Quanto ás ocupações, a área da saúde é bastante importante na oferta de vagas no mercado de trabalho. Em 2007, existiam 4,21 milhões de pessoas trabalhando em áreas relacionadas á saúde. Desses, 1,4 milhão estavam na saúde pública, o restante nas mais diversas formas de atividades do setor, desde hospitais e clínicas particulares, fabricantes de medicamentos, aparelhos, etc., funcionários e proprietários de farmácias, entre muitos outros tipos de ocupações pertinentes a esse setor. Nesse mesmo ano, a remuneração média maior verificada foi dos profissionais que trabalhavam no atendimento médico, com R$ 43,7 mil, sendo seguido pelos pertencentes aos fabricantes de produtos farmacêuticos que pagou, em média, R$ 41,16 mil no ano. Como se observa, essas duas áreas da saúde são bastante favoráveis aos seus empregado visto que pagam um salário médio bastante alto para os padrões da economia brasileira. Por exemplos, os que trabalhavam no atendimento médico naquele ano ganharam 3,7 vezes mais que a média do salário do brasileiro em geral.
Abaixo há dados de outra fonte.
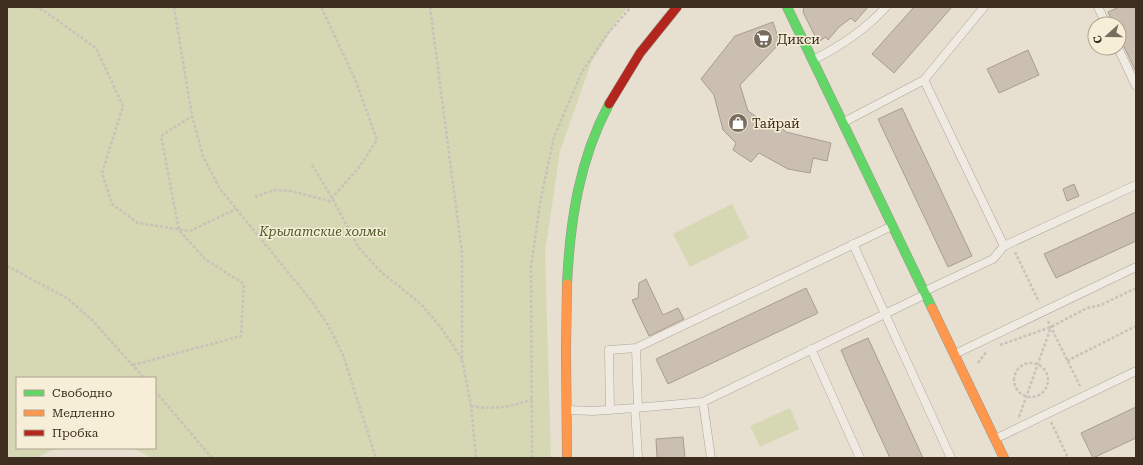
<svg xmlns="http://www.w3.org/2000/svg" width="1143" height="465" font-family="'Roboto Serif',serif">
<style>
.green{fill:#d6d7b3}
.building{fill:#cbbfb2;stroke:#a89c90}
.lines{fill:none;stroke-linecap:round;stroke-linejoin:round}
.lane-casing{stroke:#ada599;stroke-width:9}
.fast-casing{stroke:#9c958a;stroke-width:10}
.slow-casing{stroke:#9c958a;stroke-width:10}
.jam-casing{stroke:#9c958a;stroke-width:10}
.path{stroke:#c8c2b9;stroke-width:2.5;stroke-dasharray:3 2;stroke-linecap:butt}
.lane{stroke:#efebe3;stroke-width:8}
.fast{stroke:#63d668;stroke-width:9}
.slow{stroke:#ff974d;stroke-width:9}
.jam{stroke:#b3261e;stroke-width:9}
.labels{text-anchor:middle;stroke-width:3;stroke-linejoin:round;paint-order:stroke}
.poi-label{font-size:13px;fill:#3d2e20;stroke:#f7eed8;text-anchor:start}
.park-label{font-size:13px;font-style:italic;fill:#4d5a26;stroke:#f7eed8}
</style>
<rect width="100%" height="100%" fill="#e7e0d1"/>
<path class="green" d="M7,7H628L618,19L591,63L560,151L545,252L551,458H152L132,448H155V378H17V448H63L50,451L37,458H7Z
M732,204L749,238L690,267L673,234Z
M790,408L799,429L760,447L750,426Z"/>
<path class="building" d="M804,7H868L855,22L851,18L839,27L828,40L826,37L818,42L803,12Z
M914,7H952L894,73L872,54Z
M1119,7H1136V72L1119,36V24H1113L1108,12Z
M773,22L780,43L740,85L748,111L770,126L777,123L786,132L831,143L827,161L813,158L810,173L788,169L759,153L751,162L733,150L736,143L723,130L714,95L701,79L735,36Z
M1028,50L1039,75L999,93L987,69Z
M902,108L972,256L948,267L878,119Z
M1074,184L1079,196L1067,201L1063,189Z
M1136,212V241L1056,278L1044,254Z
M646,279L663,315L678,308L684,319L649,336L632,300L638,298L639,283Z
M806,288L818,313L668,384L656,359Z
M868,338L923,458H890L854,380L841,350Z
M1136,407V438L1093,458L1081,433Z
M683,437L685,458H657L656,439Z"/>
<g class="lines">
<g class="lane-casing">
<path id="lane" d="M1098,7L1106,24
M1118,48L1136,86
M813,60C841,46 865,30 886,7
M924,80L984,7
M844,122L924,80L1004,246L993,259L925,291
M853,244L951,458
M1004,246L1136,185
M636,348L638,408
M811,349L860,458
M955,354L1136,267
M703,402L924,295
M635,408L703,402L711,458
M567,410L593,411L635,408L638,458
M610,410L609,350L636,348L892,226
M995,439L1136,371"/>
</g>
<g class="fast-casing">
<path id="fast" d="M787,7L932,308
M567,284C570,221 579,160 609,104"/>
</g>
<g class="slow-casing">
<path id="slow" d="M932,308L1004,458
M567,458L566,350L567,284"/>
</g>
<g class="jam-casing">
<path id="jam" d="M609,104L640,53L677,7"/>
</g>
<path class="path" d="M35,7L43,10L96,48L123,106L102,173L112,204L138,223L190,231L236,209
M174,7L192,116L203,156L220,189L310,299L328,325L343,355L376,458
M430,7L462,253V359L471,406L476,458
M312,165L332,198L359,248L381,272L421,304L442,329L462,359
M255,197L274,190L291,191L329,201L358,169L377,140L355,79L321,7
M1015,252L1039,302
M7,266L67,298L92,320L144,378
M1048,321L1080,386
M1000,345L1051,327L1087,308L1101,305L1136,288
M1067,361L1136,326
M1014 380a17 17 0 1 1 34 0a17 17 0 1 1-34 0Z
M978,363L987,351
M133,365L241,336L244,284L205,259L179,230L161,136L192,116
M155,391L212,458
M471,406C492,410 512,407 532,399
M1019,417L1051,327
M1051,422L1068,458
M532,458L531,266L541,198L554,137L582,72L608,33L631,7"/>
<use href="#lane" class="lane"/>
<use href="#fast" class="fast"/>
<use href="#slow" class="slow"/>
<use href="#jam" class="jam"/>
</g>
<defs>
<g id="supermarket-disc" transform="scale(1)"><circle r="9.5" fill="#786c5e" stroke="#f7eed8"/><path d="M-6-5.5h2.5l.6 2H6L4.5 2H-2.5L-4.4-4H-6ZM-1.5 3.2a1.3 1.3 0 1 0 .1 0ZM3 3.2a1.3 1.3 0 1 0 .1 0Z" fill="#fff"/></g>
<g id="shop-disc" transform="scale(1)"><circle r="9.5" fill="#786c5e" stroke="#f7eed8"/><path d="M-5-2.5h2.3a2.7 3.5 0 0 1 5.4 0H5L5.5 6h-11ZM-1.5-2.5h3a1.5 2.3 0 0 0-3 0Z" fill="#fff"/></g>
</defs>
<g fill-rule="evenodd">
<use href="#supermarket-disc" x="763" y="39"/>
<use href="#shop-disc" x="738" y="123"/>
</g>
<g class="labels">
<g class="poi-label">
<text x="777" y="44">Дикси</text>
<text x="752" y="128">Тайрай</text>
</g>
<g class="park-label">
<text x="323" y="236">Крылатские холмы</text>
</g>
</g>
<rect width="1143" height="465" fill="none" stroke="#3d2e20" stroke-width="16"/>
<rect x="16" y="377" width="140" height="72" fill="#f7eed8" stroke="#ada18e"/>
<rect x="24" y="390" width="20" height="6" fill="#63d668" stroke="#ada18e"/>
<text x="52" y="397" font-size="12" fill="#3d2e20">Свободно</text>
<rect x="24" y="410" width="20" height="6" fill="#ff974d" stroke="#ada18e"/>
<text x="52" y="417" font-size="12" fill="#3d2e20">Медленно</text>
<rect x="24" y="430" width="20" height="6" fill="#b3261e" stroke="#ada18e"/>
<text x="52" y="437" font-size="12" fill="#3d2e20">Пробка</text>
<g transform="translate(1107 36) rotate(249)"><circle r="19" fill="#f7eed8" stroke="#ada18e"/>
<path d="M0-3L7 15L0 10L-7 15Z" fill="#786c5e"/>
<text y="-6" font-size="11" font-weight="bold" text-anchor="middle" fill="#3d2e20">С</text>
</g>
</svg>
Observamos que os gastos com a saúde são bastante altos entre os brasileiros, sendo que os gastos realizados por particulares foram maiores do que os realizados pelos três níveis de governo. É uma área que requer uma preparação muito grande, tanto em termos de profissionais que irão trabalhar diretamente com os pacientes quanto aqueles que irão lidar com pesquisas. Por isso essa é uma área onde o salário médio é bastante alto. Entretanto, existem muitos profissionais que ainda ganham muito pouco mesmo trabalhando nessa área. Infelizmente, a área hospitalar é uma atividade que requer investimentos muito altos, o que inibe bastante as inversões particulares limitando significativamente a oferta de serviços médicos. Seria muito importante para a sociedade em geral que houvesse maior abertura de hospitais mesmo particulares e que pudessem cobrar um preço baixo no atendimento das pessoas. A rede pública disponível é insuficiente para atender satisfatoriamente toda a demanda e os poucos particulares que existem são muito caros, deixando de fora a grande maioria dos brasileiros.

Comentários

  1. Francisco,

    Com certeza os gastos com saúde poderiam ser aliviados, como vc mesmo disse, se a indústria farmacêutica brasileira fosse mais robusta e aquecesse o mercado interno.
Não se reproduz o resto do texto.